Return on integrity

Written by
Chris Hitch

02 Sep 2016

02 Sep 2016 • by Chris Hitch

Lack of integrity is behind almost every corporate scandal. There are, unfortunately, far too many examples that make this case. Earlier this year, Toshiba Corporation made headlines when it admitted to accounting errors dating back to 2010 that caused the company to overstate financial results by approximately $1.2 million dollars. The scandal resulted in the ousting of Toshiba’s then CEO and several other corporate leaders. In February, Brazilian oil giant, Petrobras announced the resignation of its CEO and five other executives after the arrest of more than 80 executives and managers on charges of bribery and money laundering. 

Ethical lapses big and small regularly occur in the in the workplace. A 2014 report released by the Ethics Resource Center found that 41% of the 6,400 employees surveyed said they had observed misconduct on the job. The survey also found that much of the misconduct observed by employees involves continuous, ongoing behavior, not one-time occurrences.

The relationship between integrity and sucess

Regardless of its cause, unethical behavior is usually rooted in a win-at-all costs mentality—an employer’s push to increase sales, for example, or an employee’s need to pad his pockets. Yet study after study has shown that organisations with high levels of integrity actually perform better than organsations with low levels of integrity.
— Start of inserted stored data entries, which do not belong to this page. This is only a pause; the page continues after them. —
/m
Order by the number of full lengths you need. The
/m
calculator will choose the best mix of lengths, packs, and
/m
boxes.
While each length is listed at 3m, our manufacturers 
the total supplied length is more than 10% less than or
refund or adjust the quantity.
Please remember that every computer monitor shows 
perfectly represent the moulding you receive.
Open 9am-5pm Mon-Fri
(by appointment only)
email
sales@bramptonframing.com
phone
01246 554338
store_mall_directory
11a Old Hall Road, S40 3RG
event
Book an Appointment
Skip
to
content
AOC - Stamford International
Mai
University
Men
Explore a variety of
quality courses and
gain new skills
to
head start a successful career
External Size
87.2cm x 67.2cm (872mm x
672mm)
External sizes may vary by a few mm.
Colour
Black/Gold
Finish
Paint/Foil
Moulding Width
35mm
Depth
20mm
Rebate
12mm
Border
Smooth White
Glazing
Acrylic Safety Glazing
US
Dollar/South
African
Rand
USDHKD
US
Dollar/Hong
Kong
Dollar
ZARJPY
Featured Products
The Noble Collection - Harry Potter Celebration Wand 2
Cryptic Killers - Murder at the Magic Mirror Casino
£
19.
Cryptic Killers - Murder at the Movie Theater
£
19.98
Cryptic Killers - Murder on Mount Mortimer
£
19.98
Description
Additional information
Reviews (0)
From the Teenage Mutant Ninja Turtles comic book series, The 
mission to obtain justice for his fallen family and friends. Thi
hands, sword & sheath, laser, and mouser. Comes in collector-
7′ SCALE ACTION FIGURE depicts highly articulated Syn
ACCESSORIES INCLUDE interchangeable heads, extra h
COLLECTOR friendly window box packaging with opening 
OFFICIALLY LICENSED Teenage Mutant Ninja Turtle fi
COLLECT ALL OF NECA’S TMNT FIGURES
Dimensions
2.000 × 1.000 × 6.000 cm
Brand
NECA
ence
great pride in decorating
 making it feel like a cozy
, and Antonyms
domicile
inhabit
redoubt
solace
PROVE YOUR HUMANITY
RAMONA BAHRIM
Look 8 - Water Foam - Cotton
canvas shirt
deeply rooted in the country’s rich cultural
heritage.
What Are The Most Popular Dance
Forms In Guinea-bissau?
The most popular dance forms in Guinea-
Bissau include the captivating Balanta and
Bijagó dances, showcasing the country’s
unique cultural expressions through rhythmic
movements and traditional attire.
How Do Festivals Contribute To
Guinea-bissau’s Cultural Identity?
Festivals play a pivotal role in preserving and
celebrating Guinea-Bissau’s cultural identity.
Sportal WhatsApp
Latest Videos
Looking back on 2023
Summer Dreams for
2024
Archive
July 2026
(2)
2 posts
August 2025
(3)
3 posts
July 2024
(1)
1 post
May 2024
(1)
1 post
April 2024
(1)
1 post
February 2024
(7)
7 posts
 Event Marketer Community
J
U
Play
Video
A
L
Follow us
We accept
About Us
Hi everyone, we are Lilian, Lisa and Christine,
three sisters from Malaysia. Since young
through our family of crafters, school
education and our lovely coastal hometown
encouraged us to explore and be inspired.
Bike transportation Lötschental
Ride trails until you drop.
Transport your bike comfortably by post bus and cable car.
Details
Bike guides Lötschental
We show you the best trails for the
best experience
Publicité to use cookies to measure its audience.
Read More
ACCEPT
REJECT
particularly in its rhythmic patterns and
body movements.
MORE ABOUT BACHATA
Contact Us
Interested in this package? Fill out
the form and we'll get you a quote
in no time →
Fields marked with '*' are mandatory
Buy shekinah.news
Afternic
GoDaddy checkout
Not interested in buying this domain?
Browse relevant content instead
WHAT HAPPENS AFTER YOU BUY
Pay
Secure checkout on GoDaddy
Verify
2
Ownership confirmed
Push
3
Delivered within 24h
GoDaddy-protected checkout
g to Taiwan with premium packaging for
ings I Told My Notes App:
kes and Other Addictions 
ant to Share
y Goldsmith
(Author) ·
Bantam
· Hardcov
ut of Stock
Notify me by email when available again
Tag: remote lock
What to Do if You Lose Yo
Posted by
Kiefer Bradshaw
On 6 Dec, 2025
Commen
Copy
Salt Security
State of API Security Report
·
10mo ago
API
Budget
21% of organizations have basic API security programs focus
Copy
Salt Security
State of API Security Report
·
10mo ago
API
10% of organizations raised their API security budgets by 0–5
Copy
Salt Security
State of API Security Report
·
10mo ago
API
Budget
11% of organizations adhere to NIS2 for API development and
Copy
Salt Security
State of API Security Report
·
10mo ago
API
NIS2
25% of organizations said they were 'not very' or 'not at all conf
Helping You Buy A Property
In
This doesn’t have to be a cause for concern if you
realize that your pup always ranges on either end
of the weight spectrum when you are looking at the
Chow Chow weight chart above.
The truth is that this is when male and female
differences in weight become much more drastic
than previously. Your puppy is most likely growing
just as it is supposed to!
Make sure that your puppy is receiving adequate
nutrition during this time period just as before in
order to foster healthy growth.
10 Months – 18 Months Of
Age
Organisations found to lack integrity report that this absence also:

  • Erodes shareholder confidence;
  • Damages the organisation’s reputation in the marketplace;
  • Lowers brand equity;
  • Decreases consumer support, and;
  • Often results in costly attorney’s fees and government fines (Schoeman, 2012).

All of these factors can place an organisation’s future at risk. These costs, however, occur after the lack of integrity has gone public. Studies involving organisations that operate with high levels of integrity show that there is a considerable bottom-line return to acting ethically.

  • A 2000 study by Tony Simons, an associate professor at Cornell University’s School of Hotel Administration, found that hotel employees who believed their managers could be counted on to keep their word were more loyal to the hotel which led to lower employee turnover and better customer service, and ultimately, to a $250,000 profit increase per hotel per year (Simons, 2008).
  • In a study titled “Determinants of the Stock Price Reaction to Allegations of Corporate Misconduct,” authors Murphy, Shrieves, and Tibbs found that allegations of misconduct led to statistically significant declines in reported earnings and more stock price volatility (Kimmel, 2015).

Other studies have found that organisations with high trust levels are 2.5 times more likely than those with low trust levels to have superior revenue growth. Overall, high trust organisations outperform other organisations in achieving business goals, offering excellent customer service, and retaining employees.

How to reinforce integrity in an organisation

Employers can reinforce the tenets of integrity just like they focus on other tenets of their organisational values, such as safety. Many organisations have a safety-first culture and have a “safety minute” during each meeting to reinforce the value of safety. The same framework can be used with integrity.  

To improve integrity at their organisations, HR professionals should consider the following recommendations:

  1. Unethical conduct tends to occur when groups make decisions together. To avoid this tendency, HR and talent management professionals should assign lower-ranking employees (devil’s advocates, so to speak) who are not part of the group or who do not identify strongly with that group to review the groups’ decisions. These advocates should be rotated among the group. 
  2. HR and talent management professionals should strive to create an organizational culture that encourages lower-ranking employees to speak up which promotes some key elements of integrity. These include:
    • Be honest.
    • Be consistent in words, actions, and values.
    • Show respect to everyone.
    • Be selfless.
  3. HR and talent management professionals should develop processes that ensure senior leaders are held accountable for ethical standards such as ethics training.

Organisations that invest in fostering ethical conduct and integrity reap the financial and nonfinancial rewards, including improved employee loyalty and retention and more satisfied customers and stakeholders. They can also avoid the negative outcomes that occur when there is a lack of integrity, including financial losses, fines, decreased customer and employee support, and a damaged reputation.